ISTRUZIONI:
a - In base al brano sugli involtini, spiega perché questi involtini sono molto richiesti, in una frase o al massimo tre.
b - Riprendi il brano sugli involtini e prosegui dal punto in cui si interrompe.

BRANO:
::::

Quelli nella foto invece sono involtini "speciali" che vengono fatti solamente su ordinazione. Speciali per le dimensioni (anche se magari dalle foto non si capisce molto) ma sono molto piccoli, diciamo a dimensione di "finger food" ed è per questo che sono molto richiesti soprattutto per le cene, in particolare quelle si svolgono in piedi, o in genere per quando si vuole preparare qualcosa di sfizioso ma poco impegnativo e comodo da servire.


Ma passiamo alla loro composizione. Prima di tutto è necessario prendere delle fettine sottili magre e compatte di vitello (controgirello, noce, o girello vanno bene) una volta stese le fettine si riempiono con prosciutto cotto ed emmental che danno gusto senza appesantire troppo, ma su richiesta si posso preparare anche con funghi, castagne, carciofi, oppure carne macinata condita.


Completata l'operazione di arrotolamento e fissaggio con apposito stuzzicadente, si possono cuocere rapidamente in padella (in 15-20 minuti) rigorosamente in bianco (e magari passandoli prima nella farina) e poi con il solito procedimento olio, e vino bianco (o brodo) con l'aggiunta nel sughetto di qualche foglia di salvia.





Nelle foto sopra le fasi della preparazione e un vassoio completo.

8 commenti:

Daniela @Senza_Panna ha detto...

Belli e sfiziosi immagino, le foto rendono davvero bene.

Anonimo ha detto...

Finalmente il blog che cercavo, da adoratori della carne, è come essere in paradiso. Già pregusto i mille abbinamenti con i nostri vini del Val Tidone e del piacentino. VI leggeremo con attenzione

saluti

Anonimo ha detto...

Buona la riceta e buono il blog.
15-20 minuti in padella??
Grazie.

Anonimo ha detto...

::::

RECORD DEL DATASET:
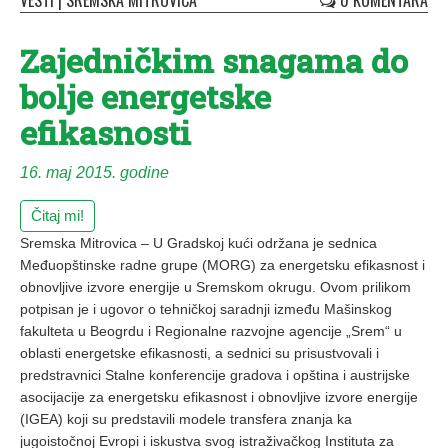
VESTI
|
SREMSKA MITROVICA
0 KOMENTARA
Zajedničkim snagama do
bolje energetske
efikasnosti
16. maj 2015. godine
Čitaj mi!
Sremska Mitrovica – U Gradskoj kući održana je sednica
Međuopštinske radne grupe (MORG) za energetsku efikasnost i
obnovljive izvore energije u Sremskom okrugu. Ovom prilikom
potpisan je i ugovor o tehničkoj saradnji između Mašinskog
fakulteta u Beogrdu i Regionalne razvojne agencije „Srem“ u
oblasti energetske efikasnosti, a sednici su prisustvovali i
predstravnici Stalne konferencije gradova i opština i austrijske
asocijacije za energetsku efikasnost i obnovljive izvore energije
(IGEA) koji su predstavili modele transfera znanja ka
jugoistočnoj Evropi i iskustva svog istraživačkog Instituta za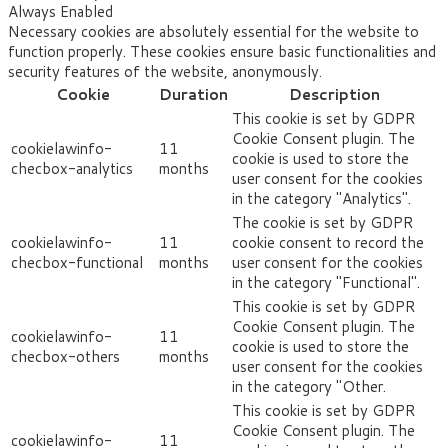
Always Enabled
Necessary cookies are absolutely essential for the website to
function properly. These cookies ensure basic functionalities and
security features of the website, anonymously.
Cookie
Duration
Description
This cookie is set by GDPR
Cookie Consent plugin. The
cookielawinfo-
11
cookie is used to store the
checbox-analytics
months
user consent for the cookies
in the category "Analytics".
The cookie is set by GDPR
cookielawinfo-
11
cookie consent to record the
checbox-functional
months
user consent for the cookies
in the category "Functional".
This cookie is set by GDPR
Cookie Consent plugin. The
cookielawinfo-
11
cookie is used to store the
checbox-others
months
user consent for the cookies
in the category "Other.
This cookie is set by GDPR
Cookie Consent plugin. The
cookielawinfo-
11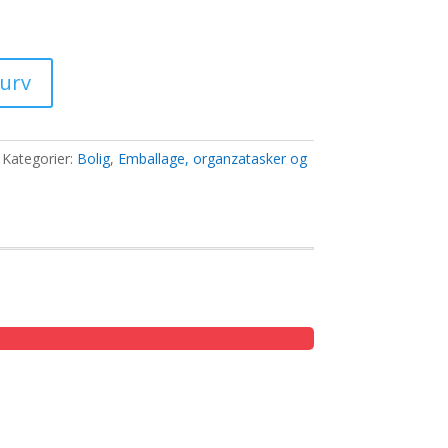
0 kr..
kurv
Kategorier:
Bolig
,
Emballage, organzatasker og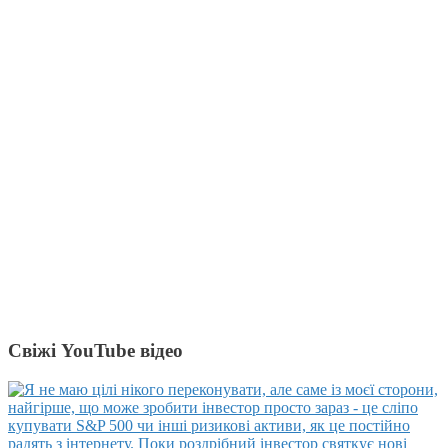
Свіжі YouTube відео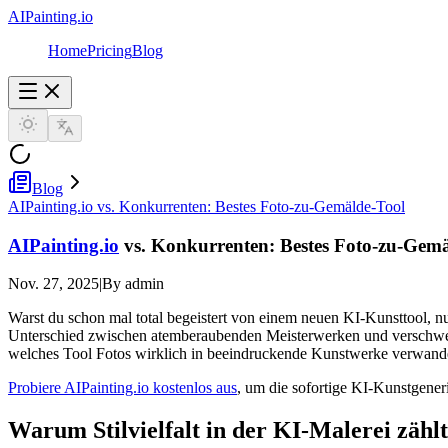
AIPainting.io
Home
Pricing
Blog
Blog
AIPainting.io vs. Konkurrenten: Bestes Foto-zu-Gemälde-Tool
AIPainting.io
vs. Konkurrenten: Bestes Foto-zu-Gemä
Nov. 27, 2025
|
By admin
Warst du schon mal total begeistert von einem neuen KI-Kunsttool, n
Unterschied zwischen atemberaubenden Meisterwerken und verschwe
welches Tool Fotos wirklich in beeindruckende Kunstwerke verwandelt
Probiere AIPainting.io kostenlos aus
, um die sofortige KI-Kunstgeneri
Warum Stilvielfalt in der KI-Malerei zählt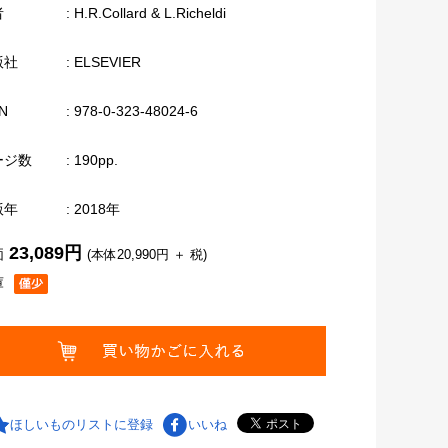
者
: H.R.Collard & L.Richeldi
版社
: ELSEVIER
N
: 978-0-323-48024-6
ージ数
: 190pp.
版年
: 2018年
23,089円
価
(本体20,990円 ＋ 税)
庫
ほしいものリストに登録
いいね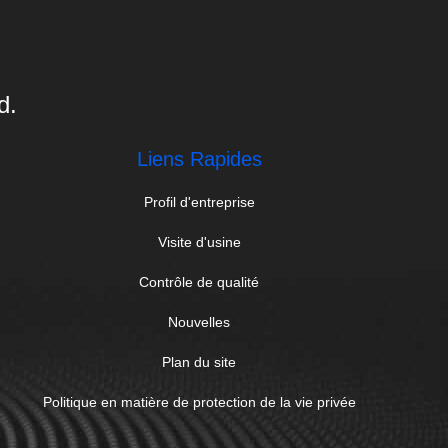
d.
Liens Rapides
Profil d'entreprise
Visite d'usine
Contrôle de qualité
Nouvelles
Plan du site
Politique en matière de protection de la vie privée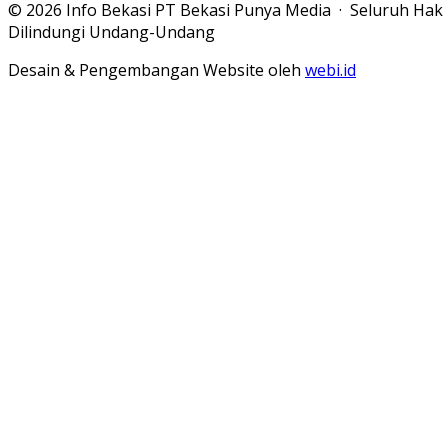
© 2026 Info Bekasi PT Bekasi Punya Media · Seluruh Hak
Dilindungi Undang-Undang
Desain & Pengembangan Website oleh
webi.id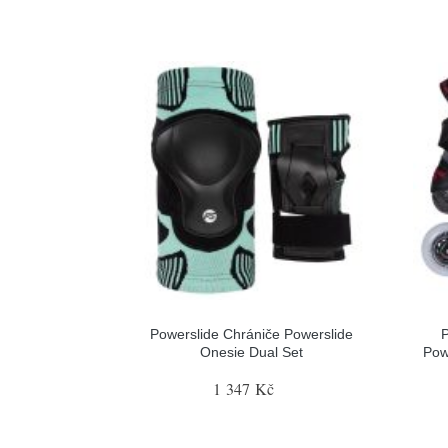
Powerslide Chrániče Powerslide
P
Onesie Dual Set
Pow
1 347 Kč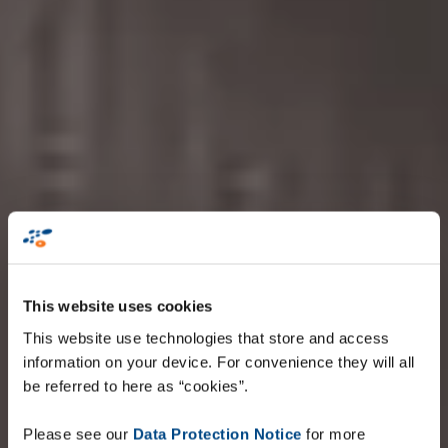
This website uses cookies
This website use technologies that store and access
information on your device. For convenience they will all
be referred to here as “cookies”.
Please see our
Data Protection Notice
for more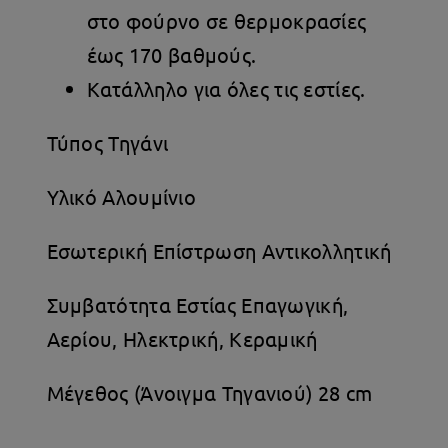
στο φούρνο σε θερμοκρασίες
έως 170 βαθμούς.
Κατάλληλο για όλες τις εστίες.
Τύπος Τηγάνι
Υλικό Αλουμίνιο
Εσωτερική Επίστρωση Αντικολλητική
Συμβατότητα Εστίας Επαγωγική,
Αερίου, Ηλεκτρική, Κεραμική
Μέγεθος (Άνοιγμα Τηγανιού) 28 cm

::::

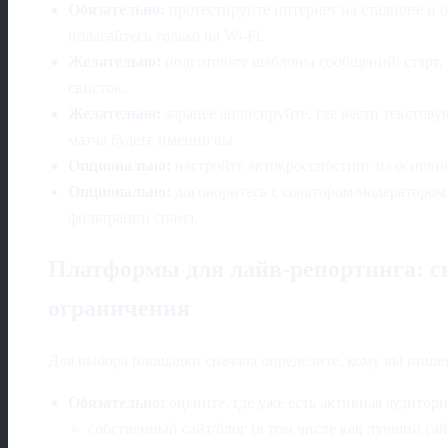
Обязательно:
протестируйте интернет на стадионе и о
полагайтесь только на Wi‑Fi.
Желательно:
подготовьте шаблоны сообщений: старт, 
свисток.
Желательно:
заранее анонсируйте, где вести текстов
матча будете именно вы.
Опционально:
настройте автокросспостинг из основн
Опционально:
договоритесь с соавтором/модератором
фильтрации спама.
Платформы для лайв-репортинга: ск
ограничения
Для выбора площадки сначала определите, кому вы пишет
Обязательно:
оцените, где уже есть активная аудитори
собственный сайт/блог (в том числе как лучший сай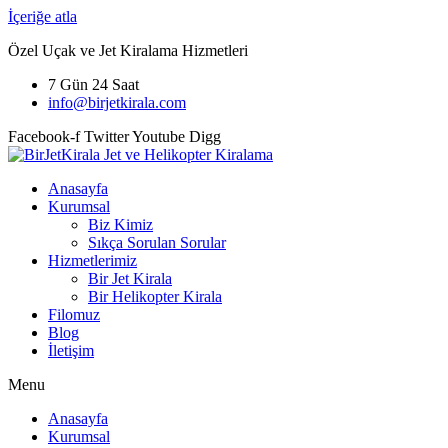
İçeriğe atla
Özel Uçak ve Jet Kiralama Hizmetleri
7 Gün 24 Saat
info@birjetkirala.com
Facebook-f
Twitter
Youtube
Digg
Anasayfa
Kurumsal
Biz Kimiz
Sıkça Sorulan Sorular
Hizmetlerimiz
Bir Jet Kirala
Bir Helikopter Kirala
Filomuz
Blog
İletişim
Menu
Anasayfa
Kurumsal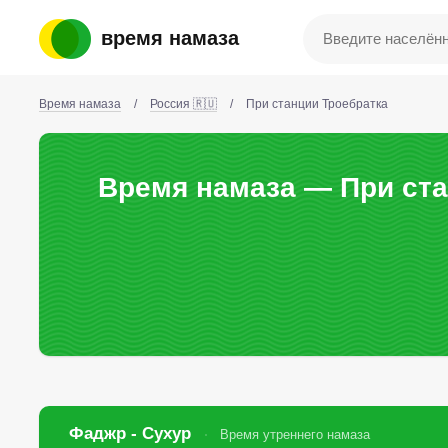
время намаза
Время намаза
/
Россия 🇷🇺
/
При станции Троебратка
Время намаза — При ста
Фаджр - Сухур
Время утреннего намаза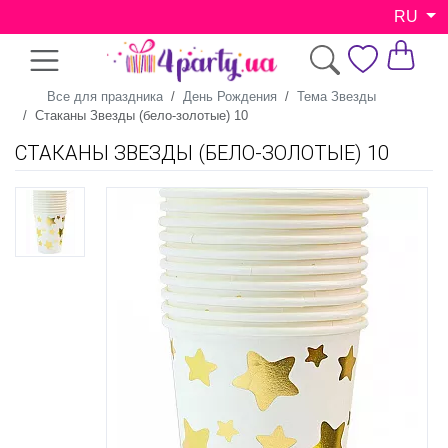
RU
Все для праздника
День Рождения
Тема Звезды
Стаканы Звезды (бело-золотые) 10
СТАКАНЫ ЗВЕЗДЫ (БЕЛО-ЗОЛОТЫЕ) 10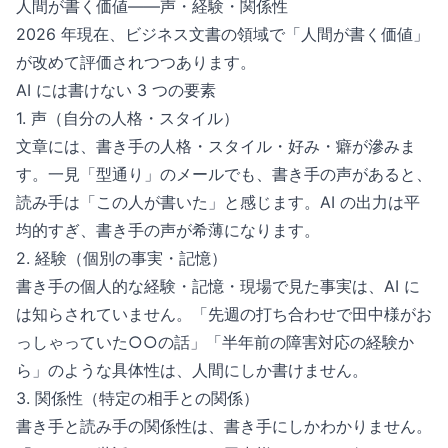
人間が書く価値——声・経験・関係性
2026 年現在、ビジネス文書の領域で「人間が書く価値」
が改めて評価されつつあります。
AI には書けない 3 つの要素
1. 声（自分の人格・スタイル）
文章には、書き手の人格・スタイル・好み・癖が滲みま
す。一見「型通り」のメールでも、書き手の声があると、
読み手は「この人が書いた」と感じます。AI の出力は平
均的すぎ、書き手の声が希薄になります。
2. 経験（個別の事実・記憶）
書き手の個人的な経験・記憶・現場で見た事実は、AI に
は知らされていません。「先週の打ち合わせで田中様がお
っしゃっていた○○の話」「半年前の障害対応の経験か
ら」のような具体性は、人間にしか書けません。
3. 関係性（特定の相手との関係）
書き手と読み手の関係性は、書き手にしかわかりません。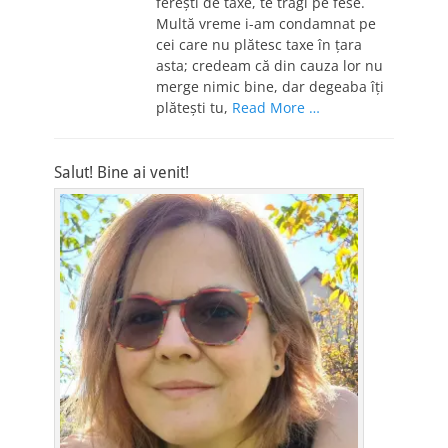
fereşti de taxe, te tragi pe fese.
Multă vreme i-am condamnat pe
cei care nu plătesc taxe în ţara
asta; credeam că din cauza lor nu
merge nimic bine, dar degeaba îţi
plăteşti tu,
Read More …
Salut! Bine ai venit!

::::

RISPOSTE:
a - Sono molto richiesti per le loro dimensioni molto piccole, da "finger food". Per questo si prestano alle cene, in particolare a quelle che si svolgono in piedi, e in genere a quando si vuole preparare qualcosa di sfizioso ma poco impegnativo e comodo da servire.

b -
Ho scoperto questo blog e mi piace assai.Mi interessano questi involtini ma non ho capito bene una cosa.Cosa vuol dire"cuocere in bianco" ossia mettere gli involtini infarinati nel tegame senza alcun condimentio? E lasciati per 20 minuti non bruciano? Grazie

Trimenaios ha detto...

Ciao Stefano, ho da poco scoperto il tuo blog e subito mi viene una domanda: mi riusciresti ad individuare un taglio di carne che si usa da noi a Palermo e che non so come viene chiamato nel resto d'Italia? E' la cosiddetta "pampinedda" (letteralmente "fogliolina"), che individua una carne molto tenera adatta per fare gli involtini appunto (e in particolare quelli alla palermitana, li conosci?).
Questo è quello che ho trovato su Google:
"Spitineddi Arrustuti ‘nta braci!
prima si va dal macellaio di fiducia, ad acquistare gli ingredienti necessari e poi si va in campagna.
Ovviamente è mio padre che sovrintende all’acquisto della carne “a voli tennera, chi ssi ci avi a squagghairi ‘nvucca”. Appena arrivati, guarda negli occhi il macellaio e quasi come se fosse un segreto gli sussurra: - me ddari anticchia i carni pi fari du spitini! Il macellaio gli fa notare che quelli esposti nel suo banco, sono molto freschi. La risposta di mio padre è perentoria:
- Chiddi ti manci tu! Io vogghiu a parti da pampinedda. (la “pampinedda” è un piccolo tocco di carne che si trova nella spalla dell’animale) e poi mi l’è cunzari o miu piaciri!
Armato di santa pacenzia, il macellaio prende il tocco di carne richiesta, non arriva neanche a sfiorare la carne con il coltello che si sente intimare: Ti pari a tia ma tagghi di traversu!
Picciotto pacinsiusu è il macellaio, si fa na risatedda e continua o so travagghiu!
Raggiunto l’obiettivo primario, si procede al reperimento degli ingredienti secondari e si va in campagna, luogo dove ci si spoglia dagli abiti abituali, ci si infila in comode tute, si calzano scarpe adatte a calcare la zolla e prima di iniziare a preparare la nostra delizia, ci si sparpaglia: chi va a raccogliere verdure spontanee, chi raccoglie sciuri di Sanciuseppe, chi si dedica ai gatti e chi come mio padre, s’assetta fora a fare parole crociate, si mette o latu una cannuzza pi fari scantari i atti e un falli trasiri dintra!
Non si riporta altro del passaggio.